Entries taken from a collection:
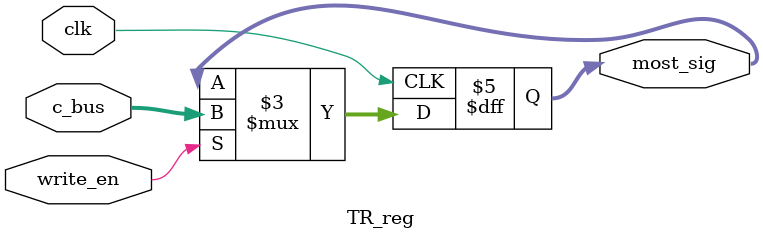
<source format=v>
module TR_reg(most_sig,write_en,c_bus,clk);
	output reg [1:0] most_sig; // TO AR[17:16]
	input clk,write_en;
	input [1:0] c_bus;
	always@(posedge clk)
		begin
			if(write_en) most_sig=c_bus;
		end
endmodule

</source>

§ **What is expected**: Leave out the pictures and set down all of the data exactly.

§ **Answer section**:
<source format=v>
module TR_reg(most_sig,write_en,c_bus,clk);
	output reg [1:0] most_sig; // TO AR[17:16]
	input clk,write_en;
	input [1:0] c_bus;
	always@(posedge clk)
		begin
			if(write_en) most_sig=c_bus;
		end
endmodule

</source>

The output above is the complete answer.